Bosch a généré l’an passé un chiffre d’affaires d’environ 78 milliards d’euros, enregistrant une croissance de 6,7 % par rapport à 2016. L’équipementier indique que des « effets de change négatifs, à hauteur d’environ 1,2 milliard d’euros pèsent sur le chiffre d’affaires ». Hors effets de change, la hausse s’élève à 8,3 %.

« Nous avons dépassé nos prévisions de croissance et amélioré encore notre situation financière. Nous avons enregistré en 2017 le chiffre d’affaires le plus important de l’histoire de l’entreprise », a déclaré Volkmar Denner, président du directoire de Robert Bosch lors de la présentation des résultats provisoires, à Ludwigsburg

Le résultat opérationnel du groupe a atteint 5,3 milliards d’euros en 2017, tandis que la marge opérationnelle ajustée a affiché 6,8%.
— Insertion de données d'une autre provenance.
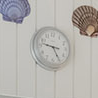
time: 9:25
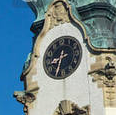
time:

La division des solutions pour la mobilité (automobile) a cumulé un chiffre d’affaires de 47,4 milliards d’euros, en hausse de 7,8 %. Hors effets de change, sa croissance s ’est établie à 9,2 %. « Cette hausse est due notamment à la forte demande en systèmes d’injection diesel, pour les véhicules utilitaires notamment, en systèmes d’injection essence et en systèmes d’assistance au conducteur et d’info-loisirs », explique le groupe. Les secteurs des techniques industrielles (6,7Mds€), des biens de consommation (18,5Mds€) et des techniques pour les énergies et les bâtiments (5,4Mds€) composent le reste du chiffre d’affaires.

D’ici à 2020, l’entreprise table sur plus d’un milliard d’euros de chiffre d’affaires supplémentaire réalisé avec l’industrie 4.0.   

L’électromobilité et le diesel


En 2018, Bosch entamera « la production d’une toute nouvelle batterie de 48 volts destinée aux véhicules hybrides et s’intégrant aisément dans de nouveaux modèles de véhicules. A partir de 2019, le nouveau groupe motopropulseur électrique (e-axle) permettra d’accroître l’autonomie des voitures électriques ».

« Nous mettons un coup d’accélérateur en matière d’électromobilité et avons remporté de nombreux contrats en 2017, dont certains portent sur des milliards d’euros », a expliqué Volkmar Denner. Bosch travaille notamment sur un camion électrique fonctionnant à l’hydrogène dans le cadre d’un projet de développement avec la start-up américaine Nikola Motors. « La pile à hydro gène jouera un rôle important dans le mix d ’entraînement au plus tard à l’horizon 2030. Nous renforçons nos activités de développement et étendons progressivement notre gamme de produits », a indiqué Volkmar Denner. En Chine, Bosch collabore avec le constructeur de moteurs pour véhicules utilitaires Weichai dans le cadre d’un projet pilote financé par l’Etat et portant sur une pile à combustible pour véhicules utilitaires.

Prudence en 2018


Le groupe a profité de la présentation des résultats pour réaffirmer l’importance et le potentiel du moteur à combustion, quelques jours après la menace qui planait sur la pérennité de l’usine de Bosch à Rodez, spécialisée dans la fabrication des injecteurs diesels. « Sans diesel, les objectifs de CO2 ne pourront vraisemblablement pas être atteints en Europe, soulève Volkmar Denner, rappelant que la technologie requise pour rendre les diesels à la fois efficaces et économes en ressources existait déjà. « Nous atteignons déjà les seuils fixés pour 2020 avec nos véhicules d’essai. Nous développons et testons déjà des systèmes qui se situent même largement en dessous de ces seuils ».

En 2018, Bosch table sur une croissance mondiale modérée de 2,5 % en raison d’une « série de risques conjoncturels dus aux évolutions politiques comme les négociations sur le Brexit, une politique extérieure américaine difficile à anticiper ou encore le conflit nord-coréen ». L’équipementier anticipe également un ralentissement de la conjoncture économique, notamment en Chine.